Background: Iron overload, common in patients with hematological disorders, is a key target in drug development. This study investigated the effects of curcumin on iron overload in rats.
Methods: Forty male Wistar rats weighing 139.78 ± 11.95 gm (Mean ± SD) were divided into three equal groups: (i) controls; (ii) iron overload group that received six doses of iron dextran 1000 mg/kg−−¹ by intraperitoneal injections (i.p.); and (iii) iron overload curcumin group that received six doses of curcumin (1000 mg/kg BW by i.p.). In addition to six doses of iron dextran 1000 mg/kg−−¹ by i.p., we studied the effects of curcumin on liver function enzymes (alanine aminotransferase [ALT] and aspartate aminotransferase [AST]); antioxidant enzymes (malondialdehyde [MDA], total oxidant status [TOS], total antioxidant status [TAS]); hematological parameters (hemoglobin [Hb], hematocrit [Hct], red blood cells [RBC], white blood cells [WBC], mean corpus volume [MCV], mean corpuscular hemoglobin [MCH], mean corpuscular hemoglobin concentration [MCHC]); and iron parameters (serum iron profile, transferrin, total iron-binding capacity [TIBC], ferritin, and transferrin saturation [TS%]).

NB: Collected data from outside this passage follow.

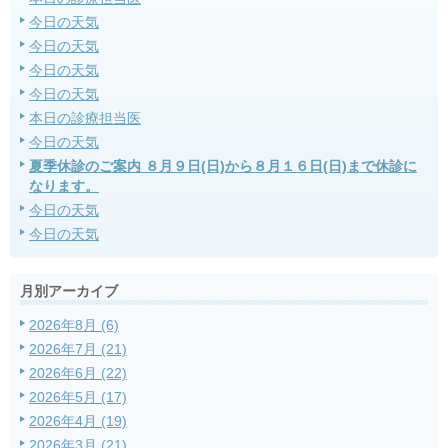
今日の天気
今日の天気
今日の天気
今日の天気
本日の診療担当医
今日の天気
夏季休診のご案内 ８月９日(日)から８月１６日(日)まで休診に
なります。
今日の天気
今日の天気
月別アーカイブ
2026年8月 (6)
2026年7月 (21)
2026年6月 (22)
2026年5月 (17)
2026年4月 (19)
2026年3月 (21)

Results: Curcumin caused a significant decrease in the Hct and Hb concentrations in Group III (P < 0.05). It also significantly reduced the serum levels of ALT (52.45 ± 4.51 vs 89.58 ± 4.65 U/L) and AST (148.03 ± 6.47 vs 265.27 ± 13.02 U/L) at the end of the study (P < 0.05). The TIBC, transferrin levels, and TS significantly decreased when the rats were administered curcumin serum iron (P < 0.05). The TAS level significantly increased in Group III in comparison to Group I (the control group) (P < 0.05). At the end of the study, curcumin significantly reduced the serum levels of TOS (12.03 ± 2.8 vs 16.95 ± 5.05 mmol H2O2/L) while the TAS (1.98 ± 0.42 vs 1.06 ± 0.33 mmol Trolox equiv./L) was increased.
Conclusion: The findings of the present study suggest the therapeutic potential of curcumin against iron overload.